Significado e Historia
'Avimelekh es la forma hebrea original del nombre Abimelec, que aparece en el Texto Masorético de la Biblia hebrea. A diferencia del anglicismo "Abimelech", que aparece a menudo en traducciones al inglés, 'Avimelekh conserva la estructura fonética del original semítico. El nombre se compone de dos elementos: ʾav que significa "padre" y meleḵ que significa "rey", con el significado "mi padre es rey". Probablemente funciona como un nombre teofórico, ya sea reconociendo a un rey divino o expresando una relación personal con Dios como un padre real.
Portadores Notables
En la Biblia hebrea, varias personas llevan el nombre 'Avimelekh. El más prominente es el rey filisteo de Gerar que interactúa con los patriarcas Abraham e Isaac. En Génesis 20, el rey 'Avimelekh toma a Sara, la esposa de Abraham, bajo la creencia errónea de que es la hermana de este. Dios interviene en un sueño, amenazando de muerte a 'Avimelekh si continúa; el rey entonces devuelve a Sara y negocia un pacto con Abraham. Un episodio similar ocurre con Isaac y su esposa Rebeca en Génesis 26. Estas narraciones resaltan la asociación del nombre con figuras reales del antiguo Cercano Oriente.
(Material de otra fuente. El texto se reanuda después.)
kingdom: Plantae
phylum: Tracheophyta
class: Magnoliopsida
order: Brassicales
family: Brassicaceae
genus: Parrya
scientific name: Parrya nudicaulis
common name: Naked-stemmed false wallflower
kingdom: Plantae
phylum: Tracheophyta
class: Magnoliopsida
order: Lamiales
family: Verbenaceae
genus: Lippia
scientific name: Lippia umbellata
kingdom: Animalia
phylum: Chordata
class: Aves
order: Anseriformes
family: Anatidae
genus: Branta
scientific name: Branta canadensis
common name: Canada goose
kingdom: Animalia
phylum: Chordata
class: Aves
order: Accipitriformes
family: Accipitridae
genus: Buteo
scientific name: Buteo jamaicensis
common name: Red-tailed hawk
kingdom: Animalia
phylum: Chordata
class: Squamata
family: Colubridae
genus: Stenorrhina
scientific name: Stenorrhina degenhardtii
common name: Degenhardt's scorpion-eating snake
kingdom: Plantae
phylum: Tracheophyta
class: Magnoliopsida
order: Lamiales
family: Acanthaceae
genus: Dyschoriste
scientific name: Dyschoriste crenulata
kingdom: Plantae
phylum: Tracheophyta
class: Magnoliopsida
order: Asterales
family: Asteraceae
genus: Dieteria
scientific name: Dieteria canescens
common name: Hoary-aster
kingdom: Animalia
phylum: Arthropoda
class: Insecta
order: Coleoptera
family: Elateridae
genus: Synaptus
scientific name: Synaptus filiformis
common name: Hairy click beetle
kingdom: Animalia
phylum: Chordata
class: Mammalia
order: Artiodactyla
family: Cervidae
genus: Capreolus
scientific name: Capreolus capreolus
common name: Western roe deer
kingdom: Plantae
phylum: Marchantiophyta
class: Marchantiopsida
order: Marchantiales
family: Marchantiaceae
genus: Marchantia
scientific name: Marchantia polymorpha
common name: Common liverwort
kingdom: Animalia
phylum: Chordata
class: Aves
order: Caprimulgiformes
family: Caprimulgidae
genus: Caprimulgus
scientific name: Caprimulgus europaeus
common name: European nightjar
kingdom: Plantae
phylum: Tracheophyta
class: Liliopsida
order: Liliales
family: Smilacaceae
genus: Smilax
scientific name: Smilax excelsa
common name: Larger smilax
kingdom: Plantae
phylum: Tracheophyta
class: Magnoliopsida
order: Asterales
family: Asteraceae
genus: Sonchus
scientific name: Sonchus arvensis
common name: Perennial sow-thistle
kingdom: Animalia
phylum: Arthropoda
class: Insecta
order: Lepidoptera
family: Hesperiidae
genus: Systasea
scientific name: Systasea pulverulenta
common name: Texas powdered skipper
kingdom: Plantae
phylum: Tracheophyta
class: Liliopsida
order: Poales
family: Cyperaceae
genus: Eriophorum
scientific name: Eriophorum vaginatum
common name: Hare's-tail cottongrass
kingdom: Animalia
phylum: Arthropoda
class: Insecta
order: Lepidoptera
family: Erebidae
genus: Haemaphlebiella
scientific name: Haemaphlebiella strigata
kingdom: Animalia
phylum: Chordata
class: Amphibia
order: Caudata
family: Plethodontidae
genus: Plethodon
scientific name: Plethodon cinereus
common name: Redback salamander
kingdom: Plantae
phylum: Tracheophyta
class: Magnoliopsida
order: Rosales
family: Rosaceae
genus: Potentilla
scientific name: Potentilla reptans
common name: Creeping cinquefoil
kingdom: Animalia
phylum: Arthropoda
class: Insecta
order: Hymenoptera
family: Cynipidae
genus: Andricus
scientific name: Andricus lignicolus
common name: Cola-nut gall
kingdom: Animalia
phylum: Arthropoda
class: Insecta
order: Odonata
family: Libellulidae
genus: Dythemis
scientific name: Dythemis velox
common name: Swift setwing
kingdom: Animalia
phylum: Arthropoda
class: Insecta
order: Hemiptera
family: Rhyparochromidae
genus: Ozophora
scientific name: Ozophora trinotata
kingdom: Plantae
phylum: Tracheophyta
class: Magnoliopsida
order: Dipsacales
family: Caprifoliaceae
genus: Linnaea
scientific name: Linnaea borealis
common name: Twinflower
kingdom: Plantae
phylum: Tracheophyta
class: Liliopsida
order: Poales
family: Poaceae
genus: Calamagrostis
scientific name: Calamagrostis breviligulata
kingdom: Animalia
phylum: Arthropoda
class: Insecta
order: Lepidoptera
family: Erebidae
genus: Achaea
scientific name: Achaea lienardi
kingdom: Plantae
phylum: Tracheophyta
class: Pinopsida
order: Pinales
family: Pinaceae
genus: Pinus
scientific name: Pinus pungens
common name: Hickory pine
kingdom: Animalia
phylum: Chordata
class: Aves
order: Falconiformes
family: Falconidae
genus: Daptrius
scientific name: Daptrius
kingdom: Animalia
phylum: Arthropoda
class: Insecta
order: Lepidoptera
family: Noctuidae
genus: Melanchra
Otro 'Avimelekh aparece en el Libro de los Jueces como el hijo de Gedeón (también llamado Jerobaal). Este 'Avimelekh, tras la muerte de su padre, asesina a sus setenta hermanastros y se proclama rey de Siquem, para morir ignominiosamente cuando una mujer deja caer una piedra de molino sobre su cabeza. Esta historia subraya el uso del nombre entre los israelitas, aunque este 'Avimelekh es condenado por su ambición y brutalidad.
Contexto Cultural y Lingüístico
'Avimelekh pertenece a una clase de nombres hebreos que terminan en "-melekh" (rey), como Elimelec ("mi Dios es rey") y Malquiel ("Dios es rey"). El nombre refleja la importancia cultural de la realeza en el mundo antiguo, donde la designación del padre o la deidad como "rey" indicaba poder, protección y autoridad. A pesar de las imperfecciones de los personajes bíblicos que llevan este nombre, el nombre en sí no conlleva connotaciones negativas. En tiempos post-bíblicos, cayó en desuso como nombre personal entre los judíos, pero su forma ibérica, Abimael, a veces entró en las tradiciones de nombres sefardíes.